====== Raw data ======
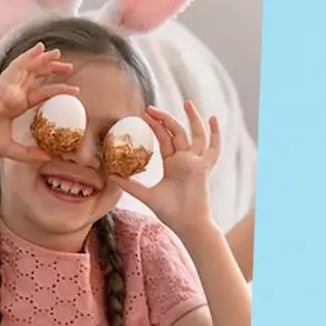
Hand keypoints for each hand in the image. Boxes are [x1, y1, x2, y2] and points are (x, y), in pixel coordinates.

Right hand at [0, 43, 77, 161]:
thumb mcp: (11, 149)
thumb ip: (29, 153)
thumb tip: (48, 157)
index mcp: (14, 105)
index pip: (39, 93)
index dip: (56, 89)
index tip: (75, 90)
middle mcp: (11, 93)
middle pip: (35, 76)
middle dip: (51, 69)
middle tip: (69, 67)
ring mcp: (6, 88)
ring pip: (27, 68)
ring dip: (42, 59)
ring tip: (57, 52)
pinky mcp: (1, 86)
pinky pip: (16, 68)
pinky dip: (28, 58)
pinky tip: (39, 50)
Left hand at [110, 101, 221, 232]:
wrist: (186, 223)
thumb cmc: (170, 212)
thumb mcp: (146, 195)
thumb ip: (130, 185)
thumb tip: (109, 176)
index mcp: (172, 164)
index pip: (163, 139)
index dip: (154, 126)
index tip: (142, 115)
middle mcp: (184, 160)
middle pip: (176, 132)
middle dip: (164, 118)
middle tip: (150, 108)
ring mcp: (195, 162)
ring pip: (195, 135)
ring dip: (192, 119)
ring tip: (187, 102)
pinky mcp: (204, 166)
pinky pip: (213, 148)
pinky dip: (215, 134)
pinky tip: (213, 119)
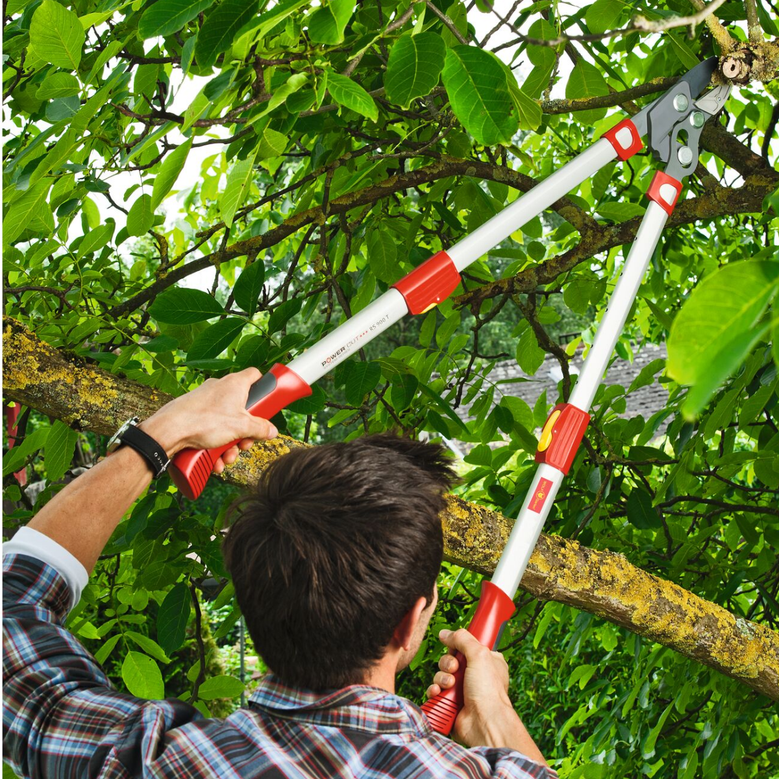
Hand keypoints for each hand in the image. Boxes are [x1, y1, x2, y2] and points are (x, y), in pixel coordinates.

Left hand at [140, 368, 277, 472]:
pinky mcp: (194, 414)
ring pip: (227, 423)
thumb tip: (272, 431)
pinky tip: (215, 460)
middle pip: (243, 408)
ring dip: (231, 444)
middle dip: (246, 431)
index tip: (268, 399)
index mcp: (235, 384)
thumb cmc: (205, 421)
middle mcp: (220, 389)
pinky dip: (216, 445)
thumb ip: (260, 428)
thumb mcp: (241, 427)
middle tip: (245, 443)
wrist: (169, 430)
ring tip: (227, 457)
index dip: (264, 385)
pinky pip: (212, 429)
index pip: (255, 375)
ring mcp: (206, 401)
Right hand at [426, 629, 547, 764]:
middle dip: (448, 663)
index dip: (458, 646)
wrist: (484, 722)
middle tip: (455, 669)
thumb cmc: (488, 691)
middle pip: (450, 659)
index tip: (456, 648)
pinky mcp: (451, 703)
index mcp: (487, 662)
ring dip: (441, 678)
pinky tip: (439, 693)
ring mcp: (462, 690)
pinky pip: (435, 691)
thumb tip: (445, 633)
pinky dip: (434, 691)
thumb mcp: (479, 654)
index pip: (466, 646)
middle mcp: (474, 675)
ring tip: (449, 686)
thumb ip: (462, 639)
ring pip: (441, 675)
======
_Exercise details:_ Output the lines above verbatim, images excluded.

_Response to the exercise:_
Hand keypoints for each hand in the image. Boxes are [x1, y1, x2, y2] and points are (x, y), in pixel coordinates.

Right hand at [0, 43, 77, 161]:
thumb mcp: (11, 149)
thumb ip: (29, 153)
thumb tip: (48, 157)
index mcp: (14, 105)
index pip: (39, 93)
index dip: (56, 89)
index tip: (75, 90)
middle mcp: (11, 93)
middle pip: (35, 76)
middle dip: (51, 69)
middle tip: (69, 67)
ring mcp: (6, 88)
ring pip: (27, 68)
ring dip: (42, 59)
ring tip: (57, 52)
pinky mcp: (1, 86)
pinky pip: (16, 68)
pinky dip: (28, 58)
pinky tip: (39, 50)
Left hand at [110, 101, 221, 232]:
wrist: (186, 223)
thumb cmc: (170, 212)
thumb mcp: (146, 195)
thumb ip: (130, 185)
thumb tip: (109, 176)
index mcp: (172, 164)
index pip: (163, 139)
index dip: (154, 126)
index tip: (142, 115)
middle mcp: (184, 160)
middle pip: (176, 132)
middle dip: (164, 118)
middle tip: (150, 108)
ring mcp: (195, 162)
ring pip: (195, 135)
ring dip: (192, 119)
ring tip: (187, 102)
pinky mcp: (204, 166)
pinky pip: (213, 148)
pinky dip: (215, 134)
pinky tip: (213, 119)
Hand keypoints for each hand in the image. Boxes are [x1, y1, x2, y2] and points are (x, y), in pixel coordinates.

Left hand at [140, 368, 277, 472]:
pinky mcp: (194, 414)
ring pip: (227, 423)
thumb tip: (272, 431)
pinky tip: (215, 460)
middle pip: (243, 408)
ring dip: (231, 444)
middle dip: (246, 431)
index tip: (268, 399)
index mcp: (235, 384)
thumb cmc: (205, 421)
middle mcp: (220, 389)
pinky dip: (216, 445)
thumb ip: (260, 428)
thumb mcp: (241, 427)
middle tip: (245, 443)
wrist: (169, 430)
ring tip: (227, 457)
index dip: (264, 385)
pinky pip: (212, 429)
index pip: (255, 375)
ring mcp: (206, 401)
Right hand at [426, 629, 547, 764]:
middle dip: (448, 663)
index dip: (458, 646)
wrist: (484, 722)
middle tip: (455, 669)
thumb cmc: (488, 691)
middle pip: (450, 659)
index tip: (456, 648)
pinky mcp: (451, 703)
index mcp: (487, 662)
ring dip: (441, 678)
pinky tip: (439, 693)
ring mcp: (462, 690)
pinky pip: (435, 691)
thumb tip: (445, 633)
pinky dip: (434, 691)
thumb mcp: (479, 654)
index pip: (466, 646)
middle mcp: (474, 675)
ring tip: (449, 686)
thumb ip: (462, 639)
ring pip: (441, 675)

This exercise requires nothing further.